What is expected ::
Convert every line of the records below into a Markdown table with the columns "Row" and "Line", numbering the rows and skipping blank lines. Leave the pictures out of the table.

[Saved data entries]
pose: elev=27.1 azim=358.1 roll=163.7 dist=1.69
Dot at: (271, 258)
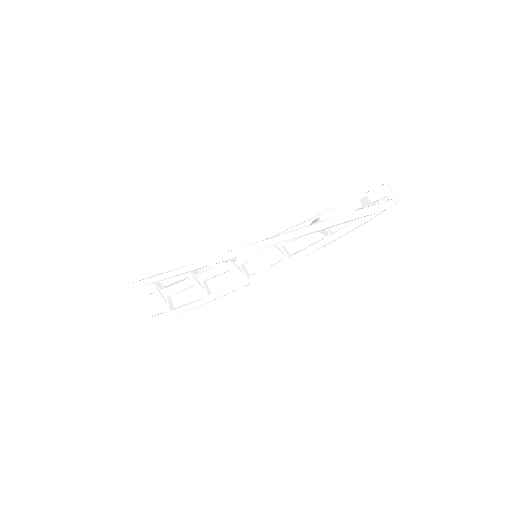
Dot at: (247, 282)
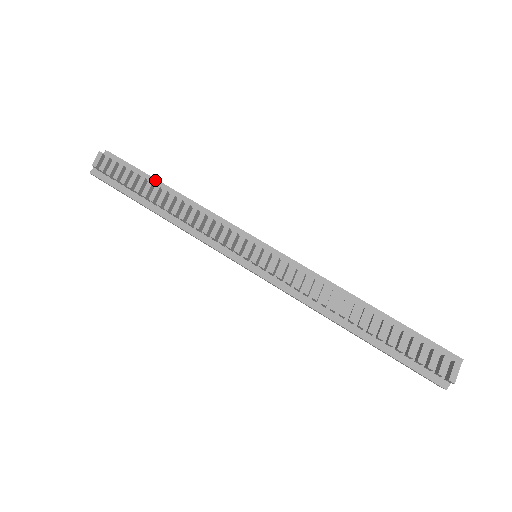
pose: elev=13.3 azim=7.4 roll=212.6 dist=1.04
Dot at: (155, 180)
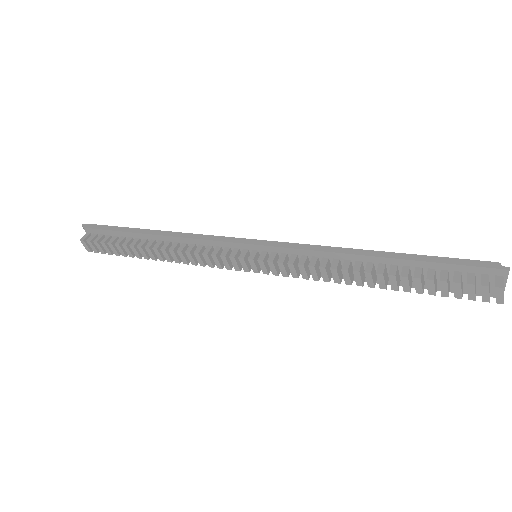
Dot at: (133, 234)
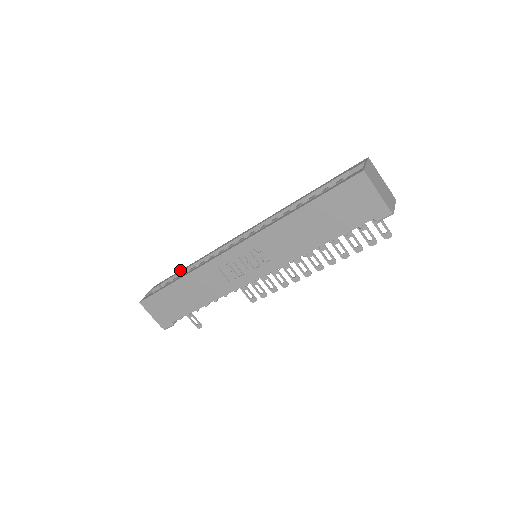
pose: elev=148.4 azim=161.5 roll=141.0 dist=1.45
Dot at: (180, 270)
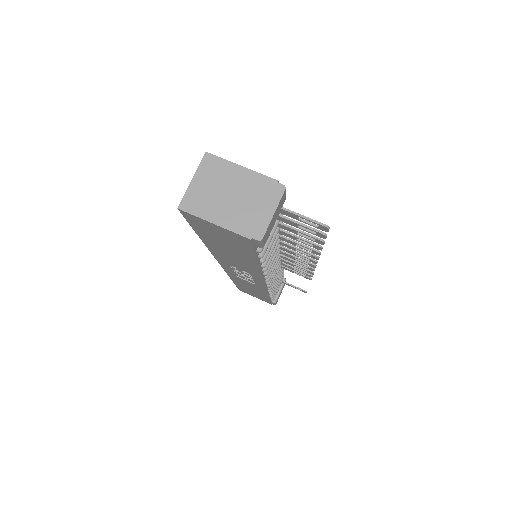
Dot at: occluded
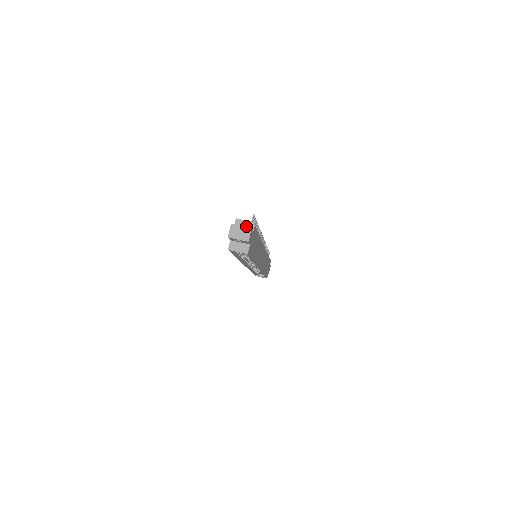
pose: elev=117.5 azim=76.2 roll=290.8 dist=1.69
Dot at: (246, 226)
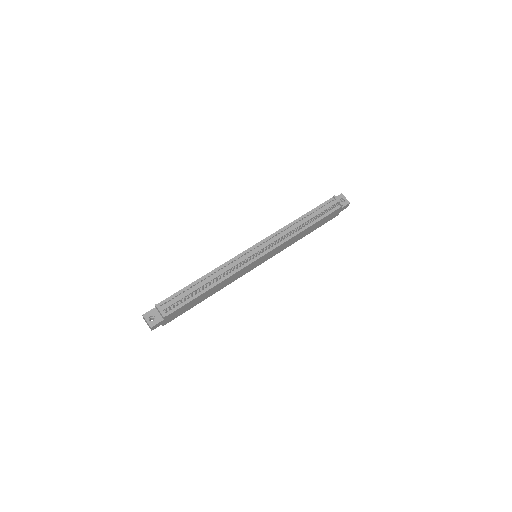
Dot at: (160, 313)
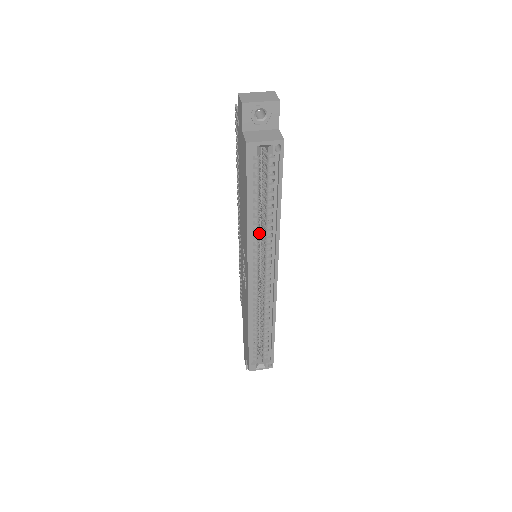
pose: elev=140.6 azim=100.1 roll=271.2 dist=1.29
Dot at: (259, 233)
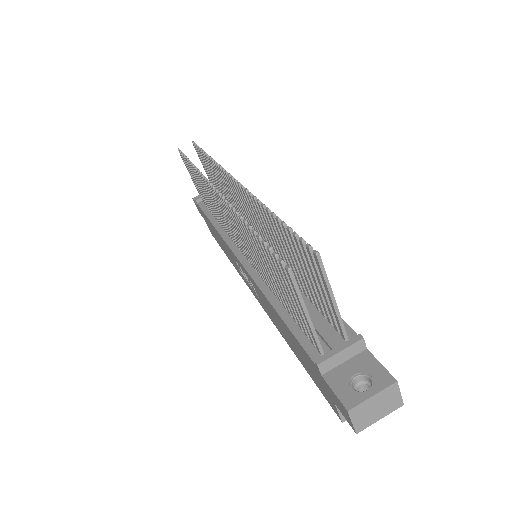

Solved exercise ::
| Row | Line |
|---|---|
| 1 | pose: elev=27.1 azim=358.1 roll=163.7 dist=1.69 |
| 2 | Dot at: (271, 258) |
| 3 | Dot at: (247, 282) |
| 4 | pose: elev=13.3 azim=7.4 roll=212.6 dist=1.04 |
| 5 | Dot at: (155, 180) |
| 6 | Dot at: (133, 234) |
| 7 | pose: elev=148.4 azim=161.5 roll=141.0 dist=1.45 |
| 8 | Dot at: (180, 270) |
| 9 | Dot at: occluded |
| 10 | pose: elev=117.5 azim=76.2 roll=290.8 dist=1.69 |
| 11 | Dot at: (246, 226) |
| 12 | Dot at: (160, 313) |
| 13 | pose: elev=140.6 azim=100.1 roll=271.2 dist=1.29 |
| 14 | Dot at: (259, 233) |